The above-mentioned embodiments are only used for illustrating the technical solutions of the present invention, and not for limiting the same; although the present invention has been described in detail with reference to the foregoing embodiments, it will be understood by those of ordinary skill in the art that: the technical solutions described in the foregoing embodiments may still be modified, or some technical features may be equivalently replaced; such modifications and substitutions do not substantially depart from the spirit and scope of the embodiments of the present invention, and are intended to be included within the scope of the present invention.

Claims

1. An electric energy meter metering fault analysis method is characterized by comprising the following steps:

determining a fault time point of the electric energy meter in the transformer area when a metering fault occurs according to the line loss information of the transformer area; acquiring electric energy meter identification information and electric energy meter precision information of a first electric energy meter, wherein the first electric energy meter is any one electric energy meter in the distribution area;

selecting a target historical data set which is closest to the current data set from the plurality of historical data sets; and judging whether the first electric energy meter has a metering fault or not according to the deviation between the target historical data set and the current data set and the accuracy information of the electric energy meter.
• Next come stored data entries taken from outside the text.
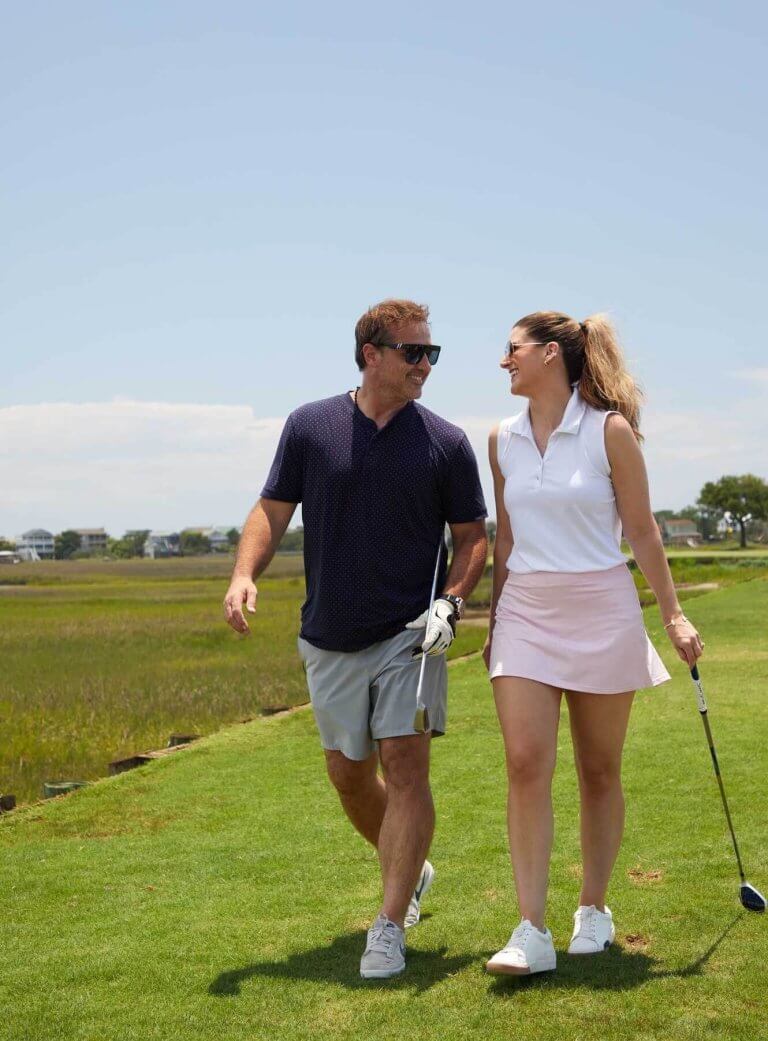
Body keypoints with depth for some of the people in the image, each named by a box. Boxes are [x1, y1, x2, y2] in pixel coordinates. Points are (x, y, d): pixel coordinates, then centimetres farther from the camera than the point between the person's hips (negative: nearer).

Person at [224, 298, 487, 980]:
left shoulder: (446, 442, -1)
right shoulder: (309, 426, 2)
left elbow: (472, 536, 4)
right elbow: (273, 511, 4)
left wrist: (451, 602, -13)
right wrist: (244, 575, -13)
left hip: (410, 635, -2)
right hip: (329, 640, 3)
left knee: (405, 767, -10)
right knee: (349, 774, 13)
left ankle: (390, 927, -2)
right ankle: (408, 870, 38)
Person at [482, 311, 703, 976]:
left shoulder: (610, 430, -4)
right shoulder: (503, 439, 8)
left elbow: (642, 532, 0)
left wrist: (673, 615, -2)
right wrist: (495, 623, 18)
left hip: (601, 612, -3)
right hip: (525, 614, 3)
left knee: (599, 770, 7)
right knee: (526, 764, -10)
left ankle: (594, 910, 23)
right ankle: (532, 932, -8)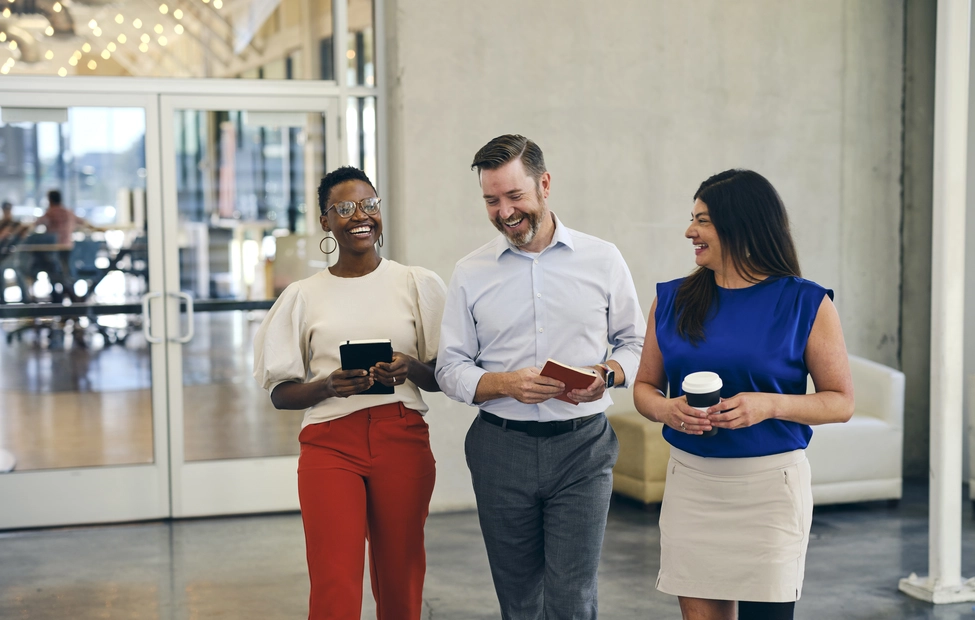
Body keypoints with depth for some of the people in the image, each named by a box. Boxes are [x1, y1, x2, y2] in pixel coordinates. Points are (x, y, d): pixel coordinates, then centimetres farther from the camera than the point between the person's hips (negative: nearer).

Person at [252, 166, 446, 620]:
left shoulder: (418, 284, 7)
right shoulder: (303, 297, 6)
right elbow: (281, 392, 6)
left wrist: (410, 369, -12)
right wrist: (329, 386, -13)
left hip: (403, 441, 1)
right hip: (330, 444, -1)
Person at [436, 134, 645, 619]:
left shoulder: (602, 259, 3)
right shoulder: (470, 273, 5)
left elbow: (635, 343, 10)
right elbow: (450, 369, 4)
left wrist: (607, 376, -12)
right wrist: (506, 384, -15)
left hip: (581, 448, -1)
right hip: (501, 448, 1)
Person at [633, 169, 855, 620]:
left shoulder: (806, 304, -4)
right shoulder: (673, 300, 6)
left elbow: (841, 402, -2)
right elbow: (645, 387, 12)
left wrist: (770, 404, -18)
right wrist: (667, 409, -10)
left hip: (770, 485, -3)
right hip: (690, 483, 3)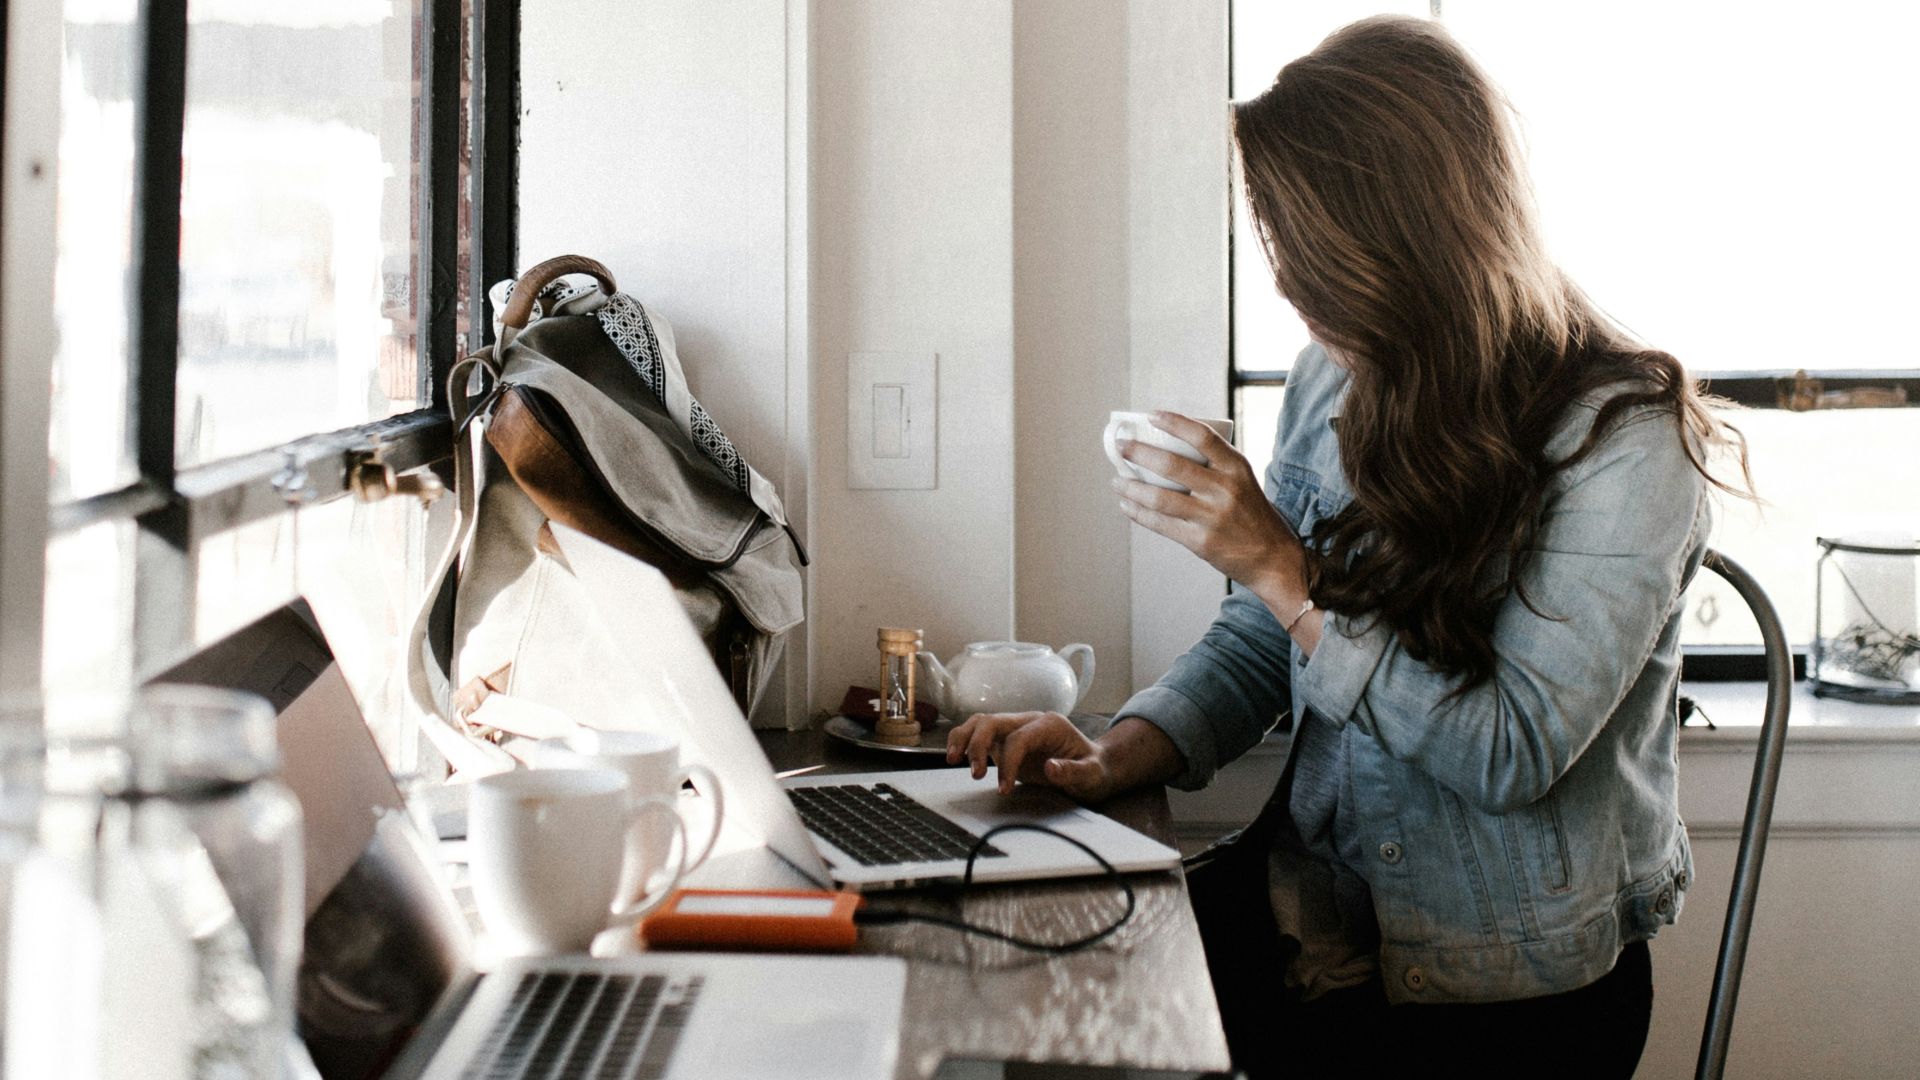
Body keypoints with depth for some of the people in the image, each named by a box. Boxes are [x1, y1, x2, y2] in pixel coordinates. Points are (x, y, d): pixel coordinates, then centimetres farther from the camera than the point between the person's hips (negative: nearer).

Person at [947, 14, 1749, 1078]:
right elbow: (1250, 649, 10)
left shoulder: (1623, 434, -14)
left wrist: (1282, 567, -20)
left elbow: (1513, 754, -19)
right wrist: (1113, 759, -9)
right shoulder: (1332, 382, 5)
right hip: (1316, 932, 6)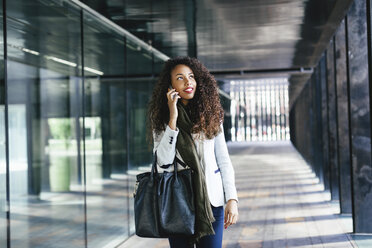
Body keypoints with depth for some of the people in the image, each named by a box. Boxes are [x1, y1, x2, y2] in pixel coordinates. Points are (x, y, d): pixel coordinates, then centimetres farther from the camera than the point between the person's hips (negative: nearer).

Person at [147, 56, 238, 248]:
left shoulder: (211, 115, 5)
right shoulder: (161, 118, 1)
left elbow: (223, 160, 6)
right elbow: (163, 161, -12)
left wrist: (232, 199, -3)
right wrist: (173, 118, -15)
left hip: (211, 200, 1)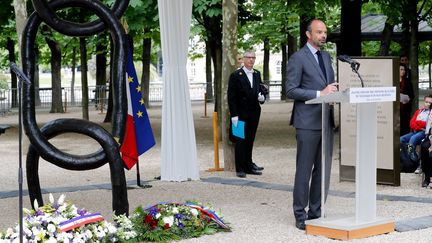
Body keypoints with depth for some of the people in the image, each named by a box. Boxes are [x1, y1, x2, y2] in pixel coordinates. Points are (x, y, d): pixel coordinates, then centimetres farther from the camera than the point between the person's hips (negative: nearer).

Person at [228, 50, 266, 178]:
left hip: (254, 113, 5)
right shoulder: (235, 75, -5)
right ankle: (240, 169, 4)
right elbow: (231, 97, -8)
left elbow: (260, 90, 22)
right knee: (240, 141, -1)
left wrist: (262, 98, -2)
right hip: (241, 113, -5)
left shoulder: (257, 74, 12)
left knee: (250, 140, 9)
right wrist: (234, 115, -13)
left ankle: (248, 166, 16)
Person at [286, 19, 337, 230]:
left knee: (324, 169, 8)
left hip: (326, 121, 7)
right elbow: (291, 90, -12)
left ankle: (316, 212, 16)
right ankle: (300, 215, 5)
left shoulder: (326, 57, 18)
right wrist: (319, 93, -18)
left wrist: (334, 91, 1)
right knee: (304, 170, -3)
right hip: (308, 122, -7)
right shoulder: (297, 58, -6)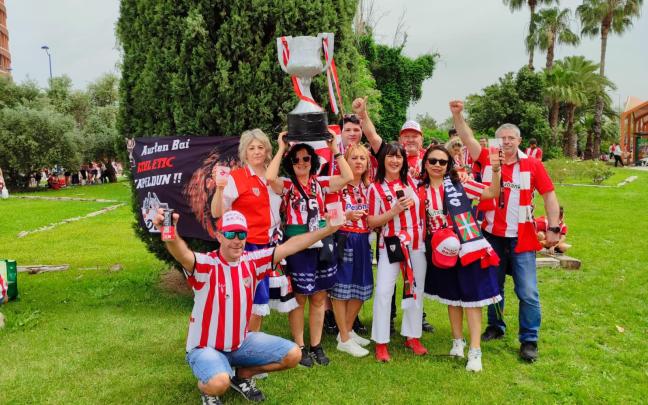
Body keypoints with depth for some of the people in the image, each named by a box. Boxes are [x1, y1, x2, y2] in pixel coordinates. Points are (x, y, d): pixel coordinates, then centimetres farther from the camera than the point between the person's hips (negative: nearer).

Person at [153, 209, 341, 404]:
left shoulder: (252, 261, -6)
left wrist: (328, 229, -8)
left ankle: (243, 375, 21)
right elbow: (183, 254, -44)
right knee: (219, 383, -35)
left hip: (241, 342, 6)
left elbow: (290, 246, -6)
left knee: (292, 355, -1)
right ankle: (206, 387, 5)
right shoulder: (205, 264, -22)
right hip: (206, 347, -5)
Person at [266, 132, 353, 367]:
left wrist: (335, 150, -4)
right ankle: (300, 347, 17)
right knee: (299, 298, 5)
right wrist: (281, 149, -16)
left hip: (321, 245, 4)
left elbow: (348, 177, -4)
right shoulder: (287, 184, -4)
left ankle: (316, 346, 23)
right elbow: (270, 177, -26)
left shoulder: (320, 182, 7)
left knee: (319, 297, 11)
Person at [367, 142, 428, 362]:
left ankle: (412, 336, 26)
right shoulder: (376, 188, -6)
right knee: (383, 292, -8)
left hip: (417, 243, 4)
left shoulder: (411, 181, 5)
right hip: (391, 244, -4)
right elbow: (371, 222, -8)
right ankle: (381, 343, 3)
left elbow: (422, 206, 19)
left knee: (416, 290, 11)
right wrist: (394, 211, -19)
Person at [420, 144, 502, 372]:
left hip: (468, 247, -3)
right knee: (451, 296, 17)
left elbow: (492, 193, -10)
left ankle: (475, 351, 5)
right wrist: (436, 240, -5)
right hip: (441, 251, 3)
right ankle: (457, 341, 34)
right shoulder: (422, 191, 4)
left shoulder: (458, 184, -4)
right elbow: (423, 221, 11)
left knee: (471, 297, -2)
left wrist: (496, 172, -25)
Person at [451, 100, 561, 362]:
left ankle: (529, 340, 14)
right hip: (492, 236, 2)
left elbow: (549, 195, -2)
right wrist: (457, 114, -17)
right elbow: (467, 138, -5)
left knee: (527, 292, 0)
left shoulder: (533, 165, -4)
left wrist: (553, 228, -7)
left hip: (522, 239, -2)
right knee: (493, 286, 17)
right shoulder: (487, 160, 0)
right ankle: (495, 326, 35)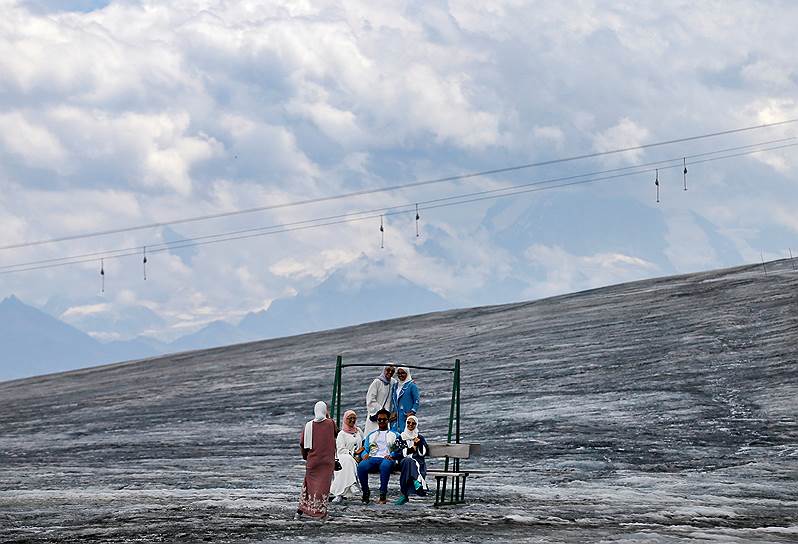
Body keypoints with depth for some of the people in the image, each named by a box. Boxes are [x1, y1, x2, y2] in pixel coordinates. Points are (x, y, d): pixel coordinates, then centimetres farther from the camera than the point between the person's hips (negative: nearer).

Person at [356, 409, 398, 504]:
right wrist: (365, 454, -4)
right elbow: (365, 448, 21)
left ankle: (383, 494, -36)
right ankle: (365, 492, -18)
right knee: (361, 466, -34)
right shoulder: (371, 435, 31)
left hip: (386, 459, -2)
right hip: (372, 458, 2)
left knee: (385, 465, -42)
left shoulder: (394, 435, 21)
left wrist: (391, 456, -14)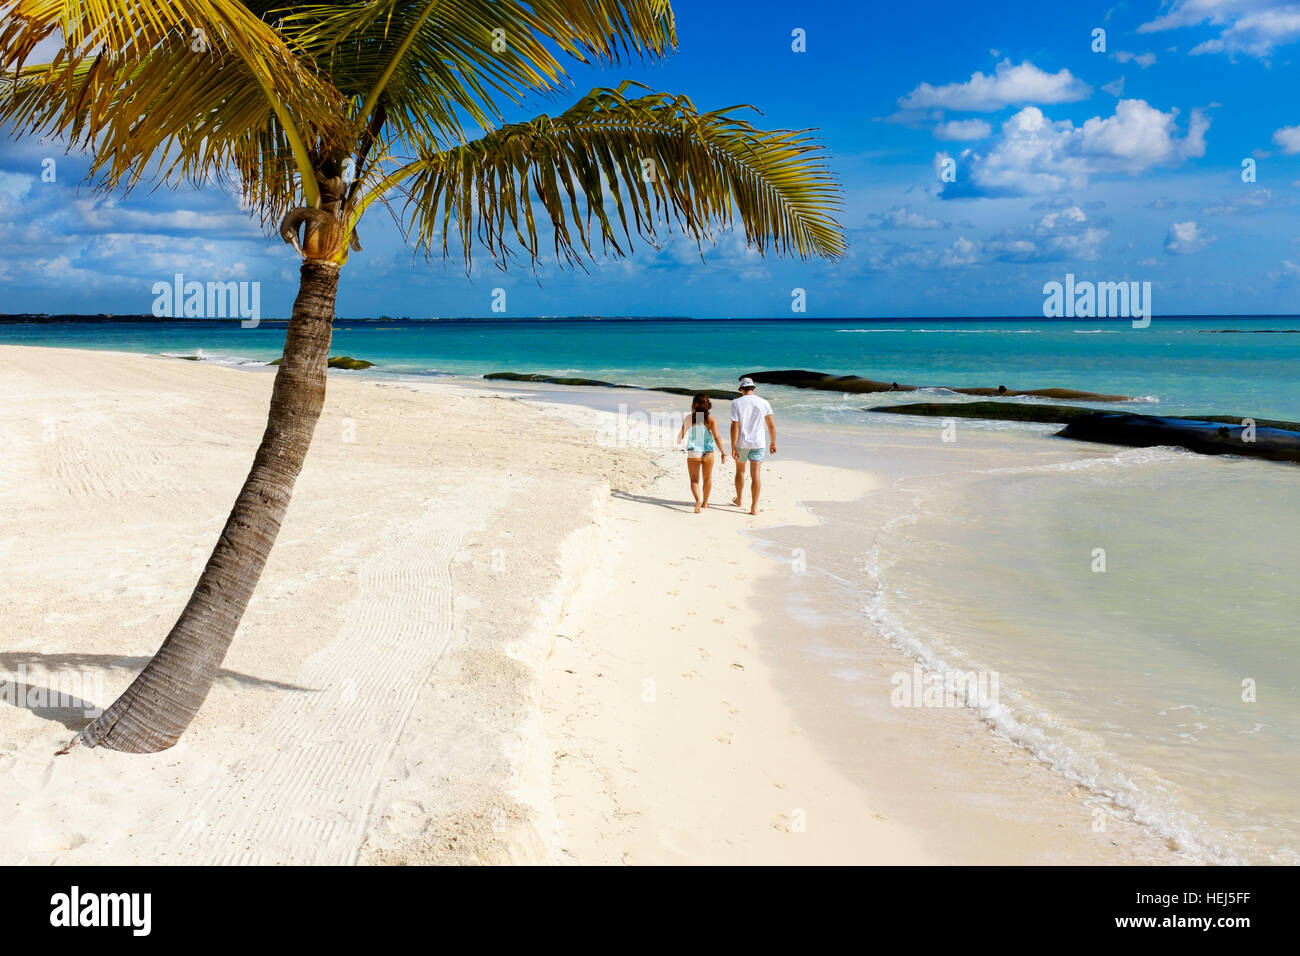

2. The method of analyzing faults in metering an electric energy meter according to claim 1, wherein the selecting a target historical data set that is closest to the current data set from the plurality of historical data sets comprises:

3. The method for analyzing the metering fault of the electric energy meter according to claim 2, wherein the generating a historical data distribution function according to the historical data set comprises:

calculating a mean and variance of the normalized historical data set;

calculating the mean and variance of the normalized current data set;

4. The method for analyzing the metering fault of the electric energy meter according to claim 3, wherein the determining that the historical data set corresponding to the historical data distribution function closest to the current data probability distribution function is the target historical data set comprises:

generating a random number in the range of 0-1;

5. The method for analyzing the metering failure of the electric energy meter according to claim 1, wherein the step of judging whether the electric energy meter has the metering failure according to the deviation between the target historical data set and the current data set and the accuracy information of the electric energy meter comprises the following steps:

calculating a first average of the target historical data set;

calculating a second average of the current data set;

6. The method for analyzing the metering failure of the electric energy meter according to claim 2, wherein before the step of judging whether the electric energy meter has the metering failure according to the deviation between the target historical data set and the current data set and the accuracy information of the electric energy meter, the method further comprises the following steps:

7. The utility model provides an electric energy meter measurement fault analysis system of field operation terminal which characterized in that includes:

8. The electric energy meter metering fault analysis system of the field operation terminal according to claim 7, further comprising:

9. A terminal comprising a memory, a processor and a computer program stored in the memory and executable on the processor, wherein the processor when executing the computer program implements the steps of the user baseline load estimation method as claimed in any of claims 1 to 6 above.

10. A computer-readable storage medium, having a computer program stored thereon, wherein the computer program, when executed by a processor, performs the steps of the user baseline load estimation method as claimed in any of claims 1 to 6 above.